Problem requirements:
For every record, give an exact copy that has no pictures in it.
*** Extracted information Section Begins ***
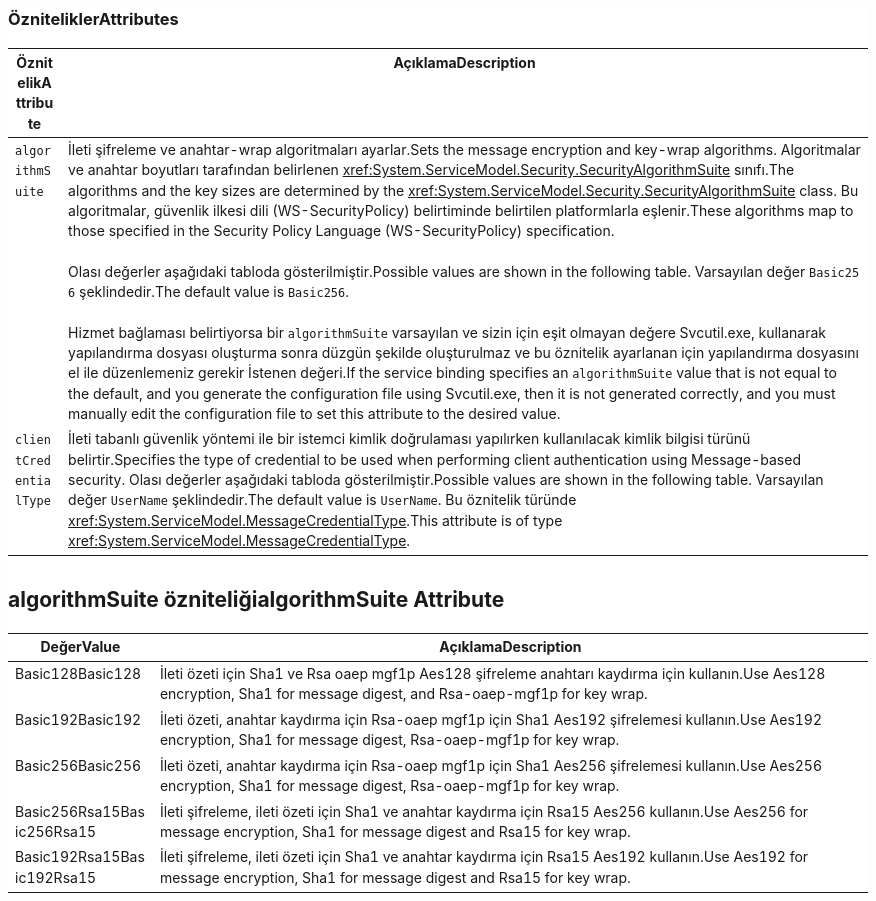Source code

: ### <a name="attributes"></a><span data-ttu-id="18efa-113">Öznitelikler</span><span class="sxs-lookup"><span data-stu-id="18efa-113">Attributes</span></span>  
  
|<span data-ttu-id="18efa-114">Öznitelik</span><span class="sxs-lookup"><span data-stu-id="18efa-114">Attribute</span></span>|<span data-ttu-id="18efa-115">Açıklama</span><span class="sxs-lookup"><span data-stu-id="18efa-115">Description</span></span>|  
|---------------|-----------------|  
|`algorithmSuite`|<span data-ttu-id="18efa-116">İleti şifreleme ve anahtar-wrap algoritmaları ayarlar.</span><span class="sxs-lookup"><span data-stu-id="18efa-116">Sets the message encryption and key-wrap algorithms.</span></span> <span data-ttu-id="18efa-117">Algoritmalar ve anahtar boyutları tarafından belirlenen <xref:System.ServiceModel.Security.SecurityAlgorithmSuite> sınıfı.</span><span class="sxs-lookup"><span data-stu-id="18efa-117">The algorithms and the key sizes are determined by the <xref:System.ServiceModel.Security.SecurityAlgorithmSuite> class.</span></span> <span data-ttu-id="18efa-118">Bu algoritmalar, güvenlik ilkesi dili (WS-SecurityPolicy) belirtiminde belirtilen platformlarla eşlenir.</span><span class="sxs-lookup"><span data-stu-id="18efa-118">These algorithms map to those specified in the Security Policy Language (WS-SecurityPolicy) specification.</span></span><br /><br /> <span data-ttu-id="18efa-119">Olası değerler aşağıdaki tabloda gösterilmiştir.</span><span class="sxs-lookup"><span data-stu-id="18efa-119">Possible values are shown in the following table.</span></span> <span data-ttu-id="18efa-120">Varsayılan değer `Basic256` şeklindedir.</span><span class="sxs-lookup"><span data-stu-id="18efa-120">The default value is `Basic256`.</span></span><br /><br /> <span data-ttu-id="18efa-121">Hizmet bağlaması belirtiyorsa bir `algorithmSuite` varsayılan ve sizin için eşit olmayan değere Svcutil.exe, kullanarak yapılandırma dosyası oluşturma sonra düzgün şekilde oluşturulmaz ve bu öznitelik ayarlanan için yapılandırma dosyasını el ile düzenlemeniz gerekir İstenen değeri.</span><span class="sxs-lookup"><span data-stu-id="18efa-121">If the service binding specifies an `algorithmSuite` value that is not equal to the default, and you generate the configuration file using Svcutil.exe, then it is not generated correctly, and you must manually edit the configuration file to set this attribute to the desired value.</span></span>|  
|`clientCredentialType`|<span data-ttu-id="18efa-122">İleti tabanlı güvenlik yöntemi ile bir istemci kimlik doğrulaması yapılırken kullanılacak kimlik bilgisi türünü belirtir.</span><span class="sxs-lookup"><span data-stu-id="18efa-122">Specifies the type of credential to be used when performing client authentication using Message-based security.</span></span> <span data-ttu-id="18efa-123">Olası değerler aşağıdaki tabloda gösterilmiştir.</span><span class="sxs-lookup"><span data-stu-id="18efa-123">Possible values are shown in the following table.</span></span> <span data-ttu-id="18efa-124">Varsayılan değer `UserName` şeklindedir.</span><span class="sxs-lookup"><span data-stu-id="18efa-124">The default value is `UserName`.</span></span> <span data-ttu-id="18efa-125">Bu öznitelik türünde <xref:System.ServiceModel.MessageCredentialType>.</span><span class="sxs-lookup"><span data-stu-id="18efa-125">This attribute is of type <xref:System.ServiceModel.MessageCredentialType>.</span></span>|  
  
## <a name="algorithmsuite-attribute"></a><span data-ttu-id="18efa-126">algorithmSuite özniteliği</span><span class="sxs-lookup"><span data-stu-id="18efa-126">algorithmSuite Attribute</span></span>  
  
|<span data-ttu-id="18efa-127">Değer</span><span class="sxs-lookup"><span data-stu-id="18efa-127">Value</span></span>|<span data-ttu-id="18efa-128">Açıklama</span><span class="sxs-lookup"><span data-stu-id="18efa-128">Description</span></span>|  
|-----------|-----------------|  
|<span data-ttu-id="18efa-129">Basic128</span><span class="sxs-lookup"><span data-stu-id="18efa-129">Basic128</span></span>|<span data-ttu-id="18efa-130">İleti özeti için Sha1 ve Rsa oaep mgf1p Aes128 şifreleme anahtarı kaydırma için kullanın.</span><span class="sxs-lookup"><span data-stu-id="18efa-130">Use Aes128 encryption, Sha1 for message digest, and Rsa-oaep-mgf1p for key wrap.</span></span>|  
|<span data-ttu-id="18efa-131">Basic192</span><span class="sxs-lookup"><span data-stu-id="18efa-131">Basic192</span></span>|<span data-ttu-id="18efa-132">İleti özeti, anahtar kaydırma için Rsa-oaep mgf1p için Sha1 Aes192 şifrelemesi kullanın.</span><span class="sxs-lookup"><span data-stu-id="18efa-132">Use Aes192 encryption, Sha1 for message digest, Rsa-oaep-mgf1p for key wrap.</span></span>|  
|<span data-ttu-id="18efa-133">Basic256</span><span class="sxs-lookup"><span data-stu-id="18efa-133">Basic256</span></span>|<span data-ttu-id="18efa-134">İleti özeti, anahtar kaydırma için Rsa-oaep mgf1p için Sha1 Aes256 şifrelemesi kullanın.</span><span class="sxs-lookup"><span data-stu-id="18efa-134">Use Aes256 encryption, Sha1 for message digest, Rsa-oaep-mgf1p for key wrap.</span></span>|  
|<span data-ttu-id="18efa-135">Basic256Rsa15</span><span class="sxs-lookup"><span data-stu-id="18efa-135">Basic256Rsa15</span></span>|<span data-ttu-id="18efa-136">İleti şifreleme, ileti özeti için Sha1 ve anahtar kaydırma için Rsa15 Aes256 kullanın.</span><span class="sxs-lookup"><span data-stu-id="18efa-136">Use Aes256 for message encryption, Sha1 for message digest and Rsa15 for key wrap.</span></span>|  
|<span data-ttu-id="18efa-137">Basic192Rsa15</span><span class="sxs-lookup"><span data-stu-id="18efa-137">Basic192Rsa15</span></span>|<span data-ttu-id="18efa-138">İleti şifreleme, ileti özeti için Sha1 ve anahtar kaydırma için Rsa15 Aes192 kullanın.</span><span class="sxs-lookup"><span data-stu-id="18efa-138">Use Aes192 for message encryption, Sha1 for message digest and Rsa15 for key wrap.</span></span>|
*** Extracted information Section Ends ***
Result of this task:
Source code

: ### <a name="attributes"></a><span data-ttu-id="18efa-113">Öznitelikler</span><span class="sxs-lookup"><span data-stu-id="18efa-113">Attributes</span></span>  
  
|<span data-ttu-id="18efa-114">Öznitelik</span><span class="sxs-lookup"><span data-stu-id="18efa-114">Attribute</span></span>|<span data-ttu-id="18efa-115">Açıklama</span><span class="sxs-lookup"><span data-stu-id="18efa-115">Description</span></span>|  
|---------------|-----------------|  
|`algorithmSuite`|<span data-ttu-id="18efa-116">İleti şifreleme ve anahtar-wrap algoritmaları ayarlar.</span><span class="sxs-lookup"><span data-stu-id="18efa-116">Sets the message encryption and key-wrap algorithms.</span></span> <span data-ttu-id="18efa-117">Algoritmalar ve anahtar boyutları tarafından belirlenen <xref:System.ServiceModel.Security.SecurityAlgorithmSuite> sınıfı.</span><span class="sxs-lookup"><span data-stu-id="18efa-117">The algorithms and the key sizes are determined by the <xref:System.ServiceModel.Security.SecurityAlgorithmSuite> class.</span></span> <span data-ttu-id="18efa-118">Bu algoritmalar, güvenlik ilkesi dili (WS-SecurityPolicy) belirtiminde belirtilen platformlarla eşlenir.</span><span class="sxs-lookup"><span data-stu-id="18efa-118">These algorithms map to those specified in the Security Policy Language (WS-SecurityPolicy) specification.</span></span><br /><br /> <span data-ttu-id="18efa-119">Olası değerler aşağıdaki tabloda gösterilmiştir.</span><span class="sxs-lookup"><span data-stu-id="18efa-119">Possible values are shown in the following table.</span></span> <span data-ttu-id="18efa-120">Varsayılan değer `Basic256` şeklindedir.</span><span class="sxs-lookup"><span data-stu-id="18efa-120">The default value is `Basic256`.</span></span><br /><br /> <span data-ttu-id="18efa-121">Hizmet bağlaması belirtiyorsa bir `algorithmSuite` varsayılan ve sizin için eşit olmayan değere Svcutil.exe, kullanarak yapılandırma dosyası oluşturma sonra düzgün şekilde oluşturulmaz ve bu öznitelik ayarlanan için yapılandırma dosyasını el ile düzenlemeniz gerekir İstenen değeri.</span><span class="sxs-lookup"><span data-stu-id="18efa-121">If the service binding specifies an `algorithmSuite` value that is not equal to the default, and you generate the configuration file using Svcutil.exe, then it is not generated correctly, and you must manually edit the configuration file to set this attribute to the desired value.</span></span>|  
|`clientCredentialType`|<span data-ttu-id="18efa-122">İleti tabanlı güvenlik yöntemi ile bir istemci kimlik doğrulaması yapılırken kullanılacak kimlik bilgisi türünü belirtir.</span><span class="sxs-lookup"><span data-stu-id="18efa-122">Specifies the type of credential to be used when performing client authentication using Message-based security.</span></span> <span data-ttu-id="18efa-123">Olası değerler aşağıdaki tabloda gösterilmiştir.</span><span class="sxs-lookup"><span data-stu-id="18efa-123">Possible values are shown in the following table.</span></span> <span data-ttu-id="18efa-124">Varsayılan değer `UserName` şeklindedir.</span><span class="sxs-lookup"><span data-stu-id="18efa-124">The default value is `UserName`.</span></span> <span data-ttu-id="18efa-125">Bu öznitelik türünde <xref:System.ServiceModel.MessageCredentialType>.</span><span class="sxs-lookup"><span data-stu-id="18efa-125">This attribute is of type <xref:System.ServiceModel.MessageCredentialType>.</span></span>|  
  
## <a name="algorithmsuite-attribute"></a><span data-ttu-id="18efa-126">algorithmSuite özniteliği</span><span class="sxs-lookup"><span data-stu-id="18efa-126">algorithmSuite Attribute</span></span>  
  
|<span data-ttu-id="18efa-127">Değer</span><span class="sxs-lookup"><span data-stu-id="18efa-127">Value</span></span>|<span data-ttu-id="18efa-128">Açıklama</span><span class="sxs-lookup"><span data-stu-id="18efa-128">Description</span></span>|  
|-----------|-----------------|  
|<span data-ttu-id="18efa-129">Basic128</span><span class="sxs-lookup"><span data-stu-id="18efa-129">Basic128</span></span>|<span data-ttu-id="18efa-130">İleti özeti için Sha1 ve Rsa oaep mgf1p Aes128 şifreleme anahtarı kaydırma için kullanın.</span><span class="sxs-lookup"><span data-stu-id="18efa-130">Use Aes128 encryption, Sha1 for message digest, and Rsa-oaep-mgf1p for key wrap.</span></span>|  
|<span data-ttu-id="18efa-131">Basic192</span><span class="sxs-lookup"><span data-stu-id="18efa-131">Basic192</span></span>|<span data-ttu-id="18efa-132">İleti özeti, anahtar kaydırma için Rsa-oaep mgf1p için Sha1 Aes192 şifrelemesi kullanın.</span><span class="sxs-lookup"><span data-stu-id="18efa-132">Use Aes192 encryption, Sha1 for message digest, Rsa-oaep-mgf1p for key wrap.</span></span>|  
|<span data-ttu-id="18efa-133">Basic256</span><span class="sxs-lookup"><span data-stu-id="18efa-133">Basic256</span></span>|<span data-ttu-id="18efa-134">İleti özeti, anahtar kaydırma için Rsa-oaep mgf1p için Sha1 Aes256 şifrelemesi kullanın.</span><span class="sxs-lookup"><span data-stu-id="18efa-134">Use Aes256 encryption, Sha1 for message digest, Rsa-oaep-mgf1p for key wrap.</span></span>|  
|<span data-ttu-id="18efa-135">Basic256Rsa15</span><span class="sxs-lookup"><span data-stu-id="18efa-135">Basic256Rsa15</span></span>|<span data-ttu-id="18efa-136">İleti şifreleme, ileti özeti için Sha1 ve anahtar kaydırma için Rsa15 Aes256 kullanın.</span><span class="sxs-lookup"><span data-stu-id="18efa-136">Use Aes256 for message encryption, Sha1 for message digest and Rsa15 for key wrap.</span></span>|  
|<span data-ttu-id="18efa-137">Basic192Rsa15</span><span class="sxs-lookup"><span data-stu-id="18efa-137">Basic192Rsa15</span></span>|<span data-ttu-id="18efa-138">İleti şifreleme, ileti özeti için Sha1 ve anahtar kaydırma için Rsa15 Aes192 kullanın.</span><span class="sxs-lookup"><span data-stu-id="18efa-138">Use Aes192 for message encryption, Sha1 for message digest and Rsa15 for key wrap.</span></span>|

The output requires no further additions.